=== WHAT TO PRODUCE ===
For the listing below, print exactly the lines from the line with "hfov_deg: 38.2" to the line with "focal_mm: 25", both included, and nothing beyond them.

=== MATERIAL SHOWN ===
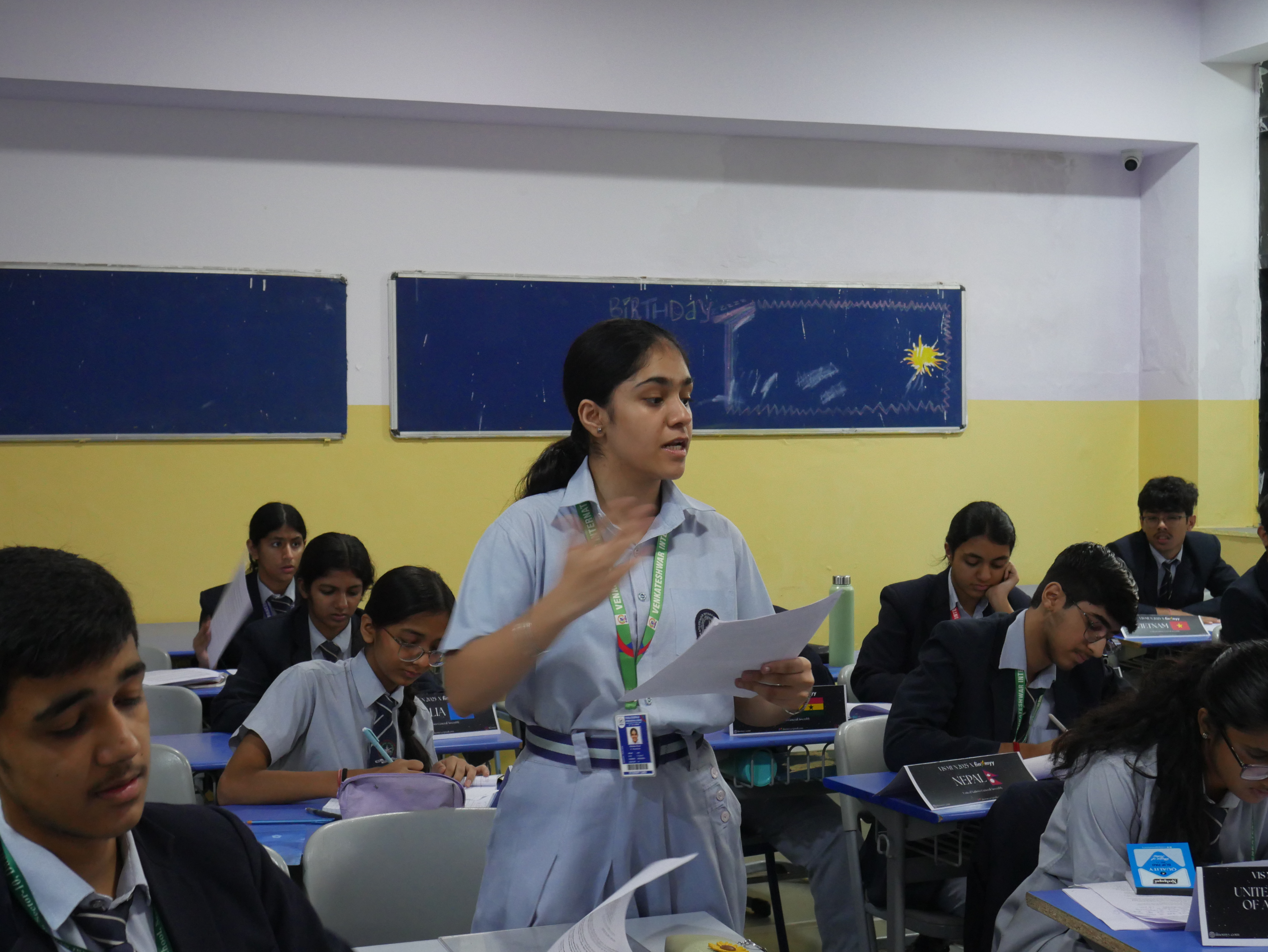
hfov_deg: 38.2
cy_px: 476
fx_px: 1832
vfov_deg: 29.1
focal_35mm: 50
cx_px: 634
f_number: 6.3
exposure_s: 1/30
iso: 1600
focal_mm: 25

---

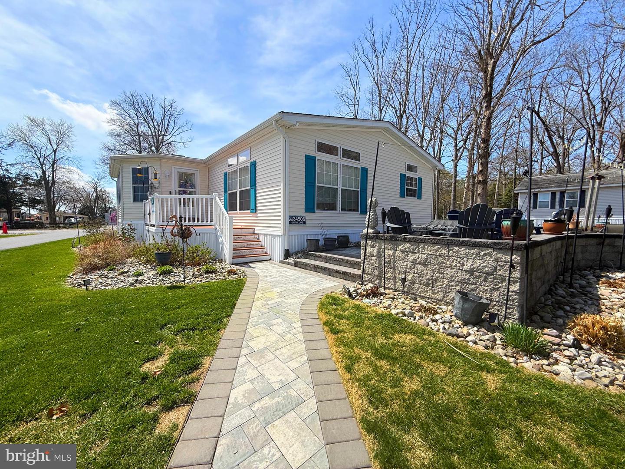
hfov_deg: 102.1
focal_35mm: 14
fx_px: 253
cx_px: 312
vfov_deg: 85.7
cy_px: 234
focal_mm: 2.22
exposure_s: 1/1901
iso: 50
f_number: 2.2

=== OUTPUT OF THE TASK ===
hfov_deg: 38.2
cy_px: 476
fx_px: 1832
vfov_deg: 29.1
focal_35mm: 50
cx_px: 634
f_number: 6.3
exposure_s: 1/30
iso: 1600
focal_mm: 25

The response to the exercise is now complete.